We have good authority for believing that the first settler in the township of Chenango was Thomas Gallup, who
moved into the territory in 1787. He did not stay long, however. In the same year Col. William Rose, accompanied
by his brother, established himself on the site of Nimmonsburg, acquiring title to land from the Indians then inhabiting
Being a well favored country, with rich soil and pleasant surroundings, the valley soon began to fill up with a
sturdy company of settlers, not a few of whom had been patriots of the Revolution.
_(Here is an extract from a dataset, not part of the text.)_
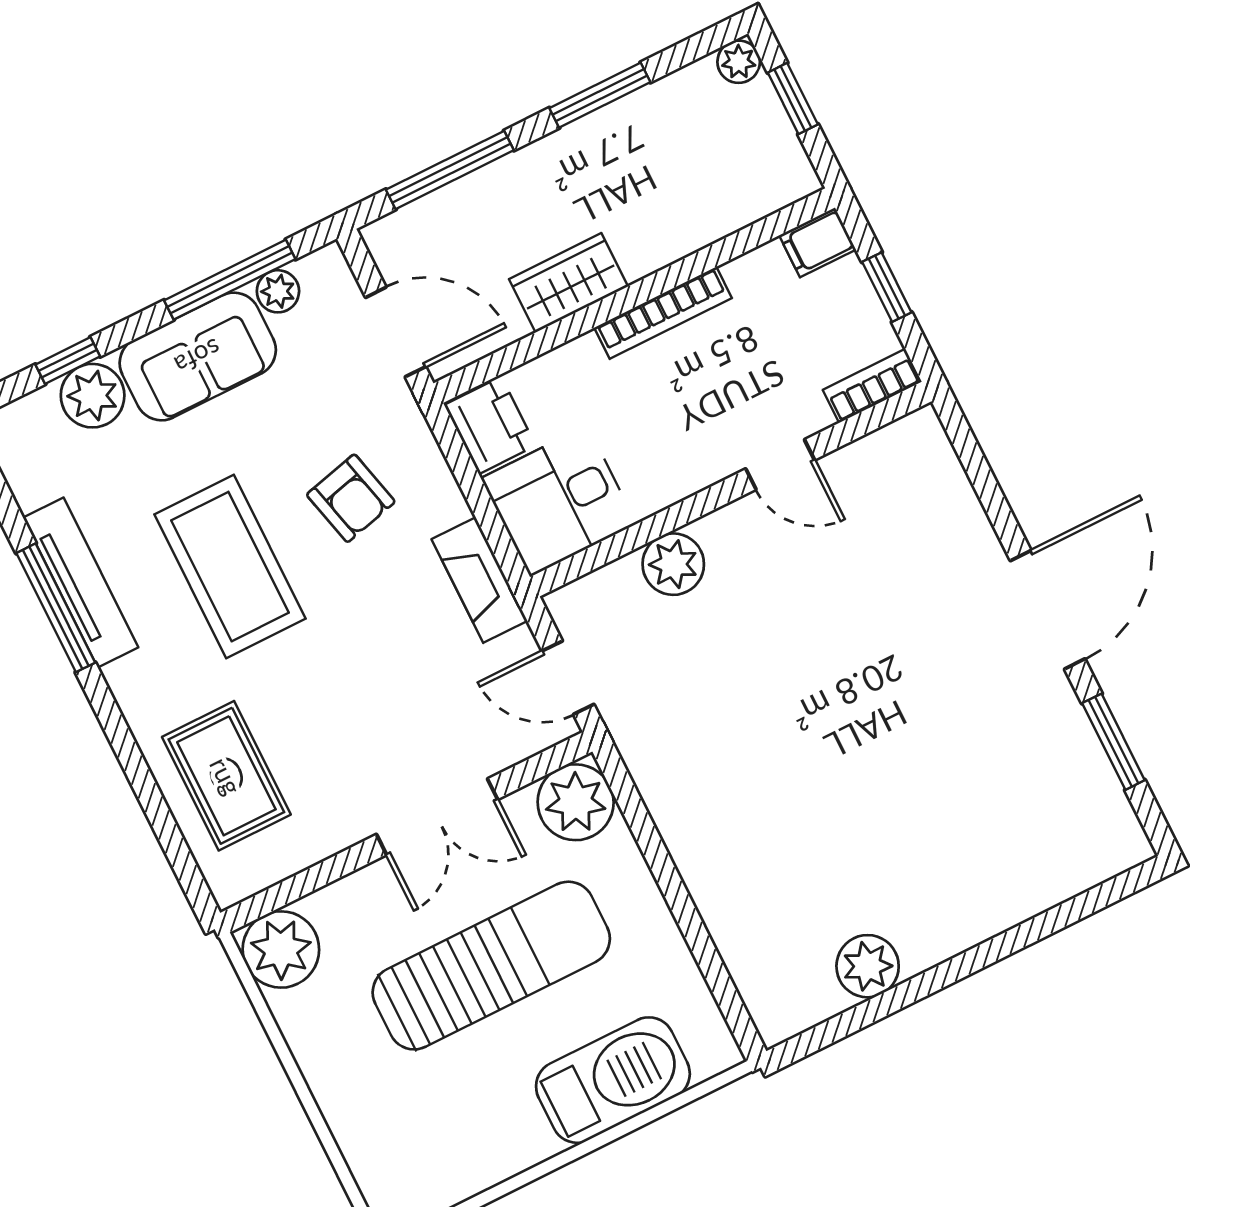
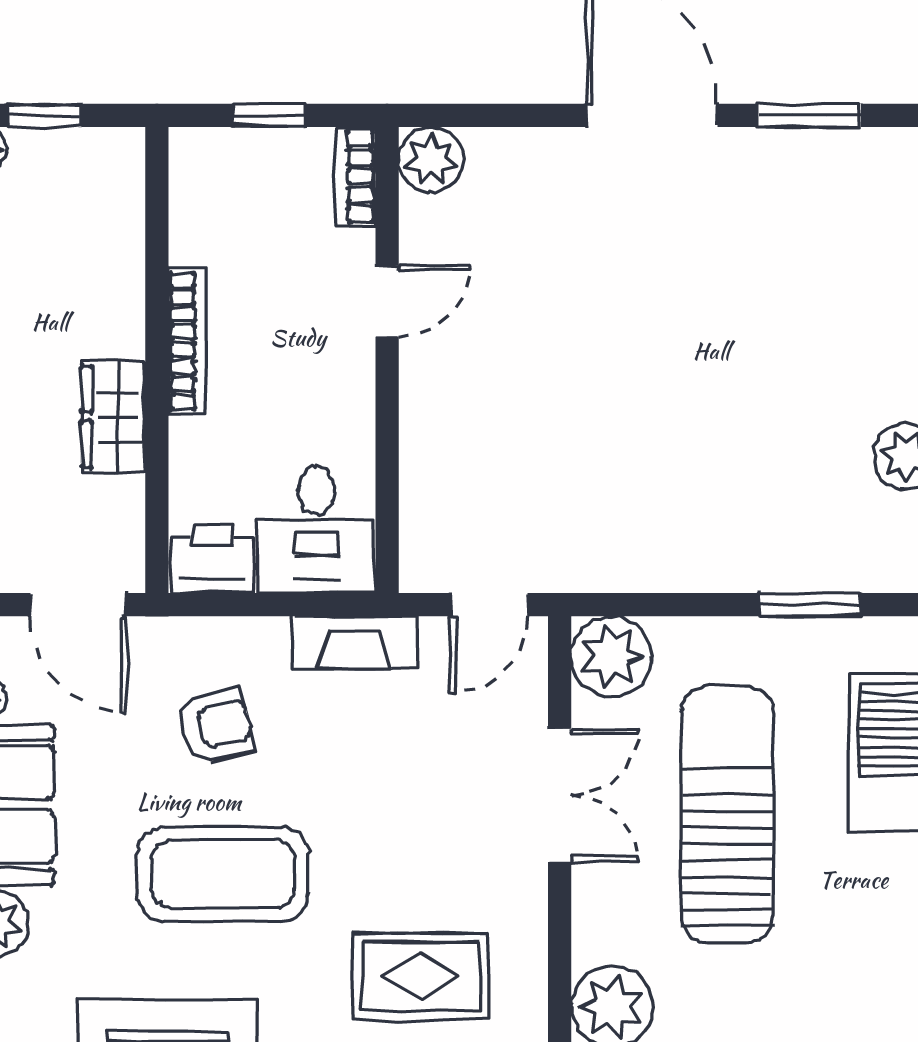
filing cabinet: (818, 242) -> (193, 160), removed
door: (396, 332) -> (78, 605), swing flipped
plant: (673, 564) -> (431, 160), moved
window: (702, 947) -> (810, 605), added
We shall tarry to name a few
of these pioneers: William Hall, Jedediah Seward, John Newell, Jared Page, Stephen and Henry Palmer, Foster Lilly,
James Temple, Nathaniel Bishop, Henry French, Nathaniel Lee, and Tyrus Page. Henry French in 1788 built a sawmill
at Castle Creek and carried it on for some time. This was one of the first industries of the township.
Chenango township was one of the original towns of the county of Tioga. How extensive its lines then were, may
be seen from the fact that it embraced all the territory now belonging to the townships of Windsor, Colesville,
Sanford, Conklin, Fenton, Binghamton and Dickinson. One after another these townships were cut off from Chenango,
in the order named above, leaving the township robbed of its original territory; but in 1808 a section of Union
was annexed to it, and in 1856 a large portion of Maine was added to it. As then constituted, Chenango had an acreage
of 21,099. It is a fact of interest that the first settlers in Chenango had been settlers in Union, while those
who came subsequent to 1808 with the exception of those which came in from Maine, were pioneers of Chenango. February
16th, 1791, the township of Chenango was established, and in the April following the first town meeting was held.
Because of loss of the original records it is impossible to give the names of the officers chosen at that time.
The fluctuations in population which have attended the progress of the township of Chenango are of historical
interest, as showing the destiny of a town situated near to a growing city, without manufacturing resources, but
exclusively engaged in agricultural pursuits. In 1790 Chenango numbered 45 inhabitants. Ten years later its population
had increased to 1,149; in 1810, 1,360; in 1820, 2,626; in 1830, 3,716; in 1840, 5,475; in 1850, 8,734; in 1860,
1,841; in 1870, 1,680; in 1880, 1,590; in 1890, 1,448; in 1900, 1,372; in 1910, 1,237; in 1920, 1,183.
Chenango provided educational facilities for its children at a very early date, as we conclude from the fact that
in 1807 the township contained eighteen school districts. Mason Whiting and Oliver Ely were at that time school
commissioners. In 1838 the number of children of school age was 1,372. Twenty years later the number of districts
had been reduced to twelve, in which there were only 470 boys and girls of school age.
Chenango has a number of villages and hamlets to which we ought to give passing attention. Prominent among these
is Castle Creek, located in the northwestern part of the township. It is probable that Josiah West was the pioneer
settler here, he having migrated to this section prior to the beginning of the eighteenth century. The first mill
here was built by Ira Keeler, and the first store by William West. A postoffice was established here through the
instrumentality of Josiah West, and has been maintained since. The religious interests of the village have been
and still are cared for by a Baptist and a Methodist church. A good common school is also supported at Castle Creek.
Glen Castle, Katteilville, Chenango Bridge and West Chenango are other smaller villages in Chenango township, and
part of the village of Chenango Forks likewise lies in this township.
We find a number still living in the township of Chenango who trace their ancestry to pioneers of the Chenango
valley. Among these are the Aldermans, the Dunhams, the Kattells, of Katteliville, the Norths and the Booths. In
regard to the name last mentioned, we note that Hawley S. Booth is a direct descendant of one of the oldest families
in the town of Chenango, and his mother one of the oldest surviving members of the family. Mrs. Booth, wife of
Hawley Booth, says, “Grandfather Stone was one of the first if not the first settler in the town, and George Munsell
and James Munsell were descendants of this grandfather Stone. They were my husband’s uncles.” Mrs. Booth is now
town clerk of Chenango residing at Chenango Bridge.
At the present time the value of the real property of Chenango is $935,320, and the value of the franchises $102,548.
The following are the present officers of the township: Supervisor, George F. Briggs; town clerk, Mrs. Lula M.
Booth;’ assessors, Harry Mix, Henry M. Fuller, Anthony North; superintendent of highways, Ervin F. Swift; justices
of the peace, Hawley S. Booth; Louisa Ross, Harry Peters; collector, William Minor; superintendent of the poor,
Elmer Brotzman; constables, Harry C. Mix, Weldon Dowd, William Minor, Ralph Clark.